When in 1989 the Eastern Bloc changed its course and the Communist states eventually opened their borders and markets, the big Western companies started to arrive and settle in. The time to welcome international artists had finally arrived. One of the first big stars invited to play a concert in Sofia, Bulgaria was Sting. At the peak of his career Sting was meant to perform in a post Communist country which to many sounded absurd. Surprisingly, the concert became a reality. It was such an enormous event in the psyche of the Bulgarians, that it felt almost like a revolution. Behind the scenes, the man who made that event possible was the then CEO of Coca-Cola, Alexander Grancharov. Alexander was not only an excellent businessman and leader, but also a very cultural and educated man.

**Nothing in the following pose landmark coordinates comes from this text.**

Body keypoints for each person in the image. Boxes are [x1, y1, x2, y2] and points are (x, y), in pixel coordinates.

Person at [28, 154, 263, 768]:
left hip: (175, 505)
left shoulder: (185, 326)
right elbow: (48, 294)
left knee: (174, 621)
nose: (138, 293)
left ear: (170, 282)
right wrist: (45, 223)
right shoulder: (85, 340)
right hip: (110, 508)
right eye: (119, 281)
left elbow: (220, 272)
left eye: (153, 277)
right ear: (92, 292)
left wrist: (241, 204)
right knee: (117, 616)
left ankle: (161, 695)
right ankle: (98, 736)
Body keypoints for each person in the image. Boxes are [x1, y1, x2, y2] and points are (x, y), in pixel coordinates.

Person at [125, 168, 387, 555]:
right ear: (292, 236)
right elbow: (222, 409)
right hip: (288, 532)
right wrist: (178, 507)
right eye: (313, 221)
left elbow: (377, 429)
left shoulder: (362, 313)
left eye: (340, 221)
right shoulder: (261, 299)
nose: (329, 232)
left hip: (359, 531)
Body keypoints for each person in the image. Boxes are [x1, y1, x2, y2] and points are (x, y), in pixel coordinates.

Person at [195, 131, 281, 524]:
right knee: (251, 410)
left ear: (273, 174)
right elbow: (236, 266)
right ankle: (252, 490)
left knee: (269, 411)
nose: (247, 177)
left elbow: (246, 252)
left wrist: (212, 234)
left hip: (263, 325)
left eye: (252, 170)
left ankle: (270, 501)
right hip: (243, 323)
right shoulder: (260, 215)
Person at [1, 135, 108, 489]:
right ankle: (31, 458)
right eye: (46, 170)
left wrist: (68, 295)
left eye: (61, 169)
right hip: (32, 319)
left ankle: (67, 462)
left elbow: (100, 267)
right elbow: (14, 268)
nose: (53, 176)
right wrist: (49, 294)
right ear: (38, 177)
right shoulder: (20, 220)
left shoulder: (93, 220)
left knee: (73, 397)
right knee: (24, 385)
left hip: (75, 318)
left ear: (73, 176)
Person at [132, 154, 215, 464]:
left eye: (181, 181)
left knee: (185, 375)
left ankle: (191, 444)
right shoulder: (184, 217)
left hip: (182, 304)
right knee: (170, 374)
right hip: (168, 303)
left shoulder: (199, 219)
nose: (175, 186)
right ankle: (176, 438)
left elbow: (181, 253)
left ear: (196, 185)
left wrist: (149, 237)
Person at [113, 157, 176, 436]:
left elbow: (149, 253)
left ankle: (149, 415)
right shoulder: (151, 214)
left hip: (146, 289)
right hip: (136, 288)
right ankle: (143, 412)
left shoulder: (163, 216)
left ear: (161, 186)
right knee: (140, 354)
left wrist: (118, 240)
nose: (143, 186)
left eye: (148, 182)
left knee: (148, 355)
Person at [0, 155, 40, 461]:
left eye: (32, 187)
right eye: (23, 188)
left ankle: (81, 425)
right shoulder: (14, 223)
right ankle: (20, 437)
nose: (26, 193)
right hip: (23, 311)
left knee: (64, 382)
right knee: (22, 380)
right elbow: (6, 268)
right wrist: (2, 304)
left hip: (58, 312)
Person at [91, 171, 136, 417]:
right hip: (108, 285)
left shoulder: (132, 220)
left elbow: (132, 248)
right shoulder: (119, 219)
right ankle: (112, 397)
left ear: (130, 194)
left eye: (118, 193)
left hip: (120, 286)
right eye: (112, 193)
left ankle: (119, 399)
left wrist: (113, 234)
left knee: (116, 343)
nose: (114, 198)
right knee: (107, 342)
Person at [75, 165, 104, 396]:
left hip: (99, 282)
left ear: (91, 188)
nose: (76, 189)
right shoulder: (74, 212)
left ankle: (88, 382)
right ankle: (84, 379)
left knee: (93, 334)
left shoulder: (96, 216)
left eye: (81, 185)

Fifteen years after that concert, I took Dominic Miller and his band to Bulgaria and the person who helped with the finances was again Alexander Grancharov, then CEO of Carlsberg. It is important to say that Mr. Grancharov did not know me. He simply supported a cultural event which he believed had a special significance. A few years later, he and his organisation backed a series of musical projects which were organized to help elderly people in need. Alexander Grancharov was one of those savvy businessmen who understood that business does not only mean money making. He understood the importance of art, education and community and tried to implement the long standing vision on the companies he led on local soil.

copyright: Tania Yakumova for Coca-Cola Ukraine

We often talk about “inspirational leaders". In all examples of notable leaders, we see the same all-round concept: their business is an integral part of their community. They always try to better their surroundings. Any wise leader understands that their business will have more financial and material success if the consumers are in a position to understand and afford it. Those consumers need to be both educated and cultural which in turn will improve their employment and subsequently, financial status. By supporting the arts, the businesses create a special connection with the consumers, bond not only based on the understanding of the popular tastes, but also on a shared emotional experience.

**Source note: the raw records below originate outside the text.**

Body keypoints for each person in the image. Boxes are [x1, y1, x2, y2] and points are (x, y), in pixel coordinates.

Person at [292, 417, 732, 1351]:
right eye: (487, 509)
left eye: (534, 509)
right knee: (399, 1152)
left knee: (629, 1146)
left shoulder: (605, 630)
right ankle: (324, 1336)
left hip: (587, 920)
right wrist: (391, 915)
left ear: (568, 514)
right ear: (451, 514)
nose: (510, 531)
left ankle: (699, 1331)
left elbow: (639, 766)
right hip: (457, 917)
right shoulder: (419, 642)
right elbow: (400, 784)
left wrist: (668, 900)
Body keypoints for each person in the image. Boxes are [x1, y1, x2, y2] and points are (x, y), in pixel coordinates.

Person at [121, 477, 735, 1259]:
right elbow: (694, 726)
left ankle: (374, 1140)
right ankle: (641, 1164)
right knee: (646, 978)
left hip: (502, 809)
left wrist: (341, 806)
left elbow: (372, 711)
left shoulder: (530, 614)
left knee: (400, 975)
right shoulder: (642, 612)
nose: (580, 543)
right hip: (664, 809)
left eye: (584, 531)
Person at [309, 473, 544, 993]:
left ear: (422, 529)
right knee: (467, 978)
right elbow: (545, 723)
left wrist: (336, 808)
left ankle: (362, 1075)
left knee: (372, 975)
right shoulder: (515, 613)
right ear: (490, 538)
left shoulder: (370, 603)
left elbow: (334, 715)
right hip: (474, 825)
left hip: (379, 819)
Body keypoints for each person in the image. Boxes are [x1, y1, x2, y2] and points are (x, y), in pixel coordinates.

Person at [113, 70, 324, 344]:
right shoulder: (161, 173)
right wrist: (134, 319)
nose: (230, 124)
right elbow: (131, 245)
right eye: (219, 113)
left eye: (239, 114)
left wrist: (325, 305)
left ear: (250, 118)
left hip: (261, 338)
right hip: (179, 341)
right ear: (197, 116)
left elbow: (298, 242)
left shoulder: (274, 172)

The big companies have been involved with the arts for many years now. Rolex does not support only tennis at Wimbledon, but some of the most important music institutions in Europe such as La Scala and also many schools amongst which the School for Decorative Arts in Geneva. Mercedes supports the Canadian Opera Company. The fin tech XTX Markets helps the London Symphony Orchestra. Ziff brothers had given 50 million dollars to Metropolitan Opera, Energy Australia is one of the many sponsors of Sydney Opera House. These are just a few examples of the sponsors lists of those musical bodies and some of the big and rich companies. I can only dream what the world would be like if any business - big and not so big - got involved with an art or an educational project as part of their “giving back to the society” strategy.

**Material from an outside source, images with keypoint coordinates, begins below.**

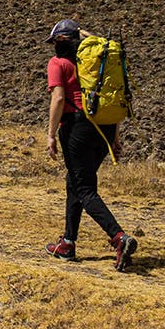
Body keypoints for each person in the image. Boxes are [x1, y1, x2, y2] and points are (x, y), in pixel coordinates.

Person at [44, 19, 137, 269]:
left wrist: (51, 135)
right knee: (75, 182)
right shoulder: (94, 64)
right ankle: (68, 243)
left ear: (60, 43)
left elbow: (59, 99)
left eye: (54, 42)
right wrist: (115, 137)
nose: (52, 47)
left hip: (77, 128)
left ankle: (119, 237)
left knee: (84, 188)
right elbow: (109, 98)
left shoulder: (58, 63)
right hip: (104, 127)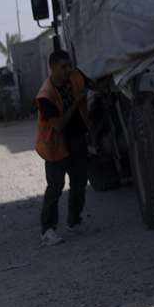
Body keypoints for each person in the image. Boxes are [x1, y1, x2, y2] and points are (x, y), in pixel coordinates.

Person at [36, 51, 91, 246]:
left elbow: (94, 83)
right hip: (55, 144)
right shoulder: (45, 95)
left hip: (76, 139)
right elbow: (58, 125)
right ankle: (47, 230)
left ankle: (74, 221)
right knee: (55, 187)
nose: (68, 70)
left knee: (79, 182)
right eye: (63, 67)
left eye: (69, 65)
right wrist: (76, 102)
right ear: (52, 68)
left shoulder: (76, 77)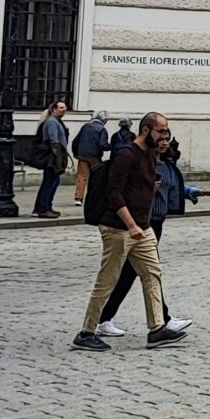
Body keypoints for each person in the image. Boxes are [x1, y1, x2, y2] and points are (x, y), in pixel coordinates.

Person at [73, 111, 190, 351]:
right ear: (146, 131)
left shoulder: (149, 155)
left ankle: (157, 329)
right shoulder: (125, 154)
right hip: (119, 229)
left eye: (166, 132)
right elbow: (113, 193)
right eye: (160, 132)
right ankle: (86, 332)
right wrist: (131, 224)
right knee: (107, 280)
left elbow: (139, 186)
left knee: (152, 274)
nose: (164, 137)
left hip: (142, 228)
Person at [97, 133, 199, 335]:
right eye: (161, 139)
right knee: (144, 272)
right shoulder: (142, 163)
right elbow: (125, 191)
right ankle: (161, 321)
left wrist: (195, 192)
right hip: (142, 222)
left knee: (136, 273)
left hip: (155, 222)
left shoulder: (164, 164)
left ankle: (105, 319)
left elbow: (173, 187)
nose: (165, 144)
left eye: (167, 139)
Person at [29, 99, 70, 216]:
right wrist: (58, 157)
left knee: (51, 181)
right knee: (50, 182)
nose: (64, 109)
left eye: (65, 107)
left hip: (54, 155)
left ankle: (42, 207)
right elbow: (53, 140)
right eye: (61, 107)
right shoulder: (52, 122)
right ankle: (44, 208)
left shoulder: (56, 121)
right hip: (52, 157)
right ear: (54, 109)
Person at [71, 110, 110, 210]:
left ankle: (78, 198)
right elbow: (102, 145)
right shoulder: (102, 129)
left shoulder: (85, 127)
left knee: (82, 176)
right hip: (95, 158)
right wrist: (111, 147)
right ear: (103, 120)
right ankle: (92, 197)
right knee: (95, 178)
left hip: (83, 156)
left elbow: (76, 141)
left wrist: (76, 153)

Many industries claim they are changing their course from “profit only” and open out to their immediate communities. In that case, what could be more beneficial for all than a more cultured and educated town, country, or dare I say, world? In times in which governments mercilessly cut money for arts at schools, every penny counts. A local business could support a small concert, a local dance production, a small play. A bigger business could provide for art projects at schools. A corporation could sponsor a big art body. Many already do, but much more is needed.

Would that be justified? Sure it will!

Just think about it for a second: What was your favourite song when you were a teenager? First dance? Wedding dance? Did you act in a school play? Have you ever been to see your top favourite artist perform? Favourite film? Painting?

There are hardly any events in life which can compare to a strong art experience. Those experiences build the foundations of what would become a curious, emotional and strong individual. They are instrumental in the formation of a character. This is the type of people your business needs. If you want to have a successful business, support the arts. It will pay you back and more.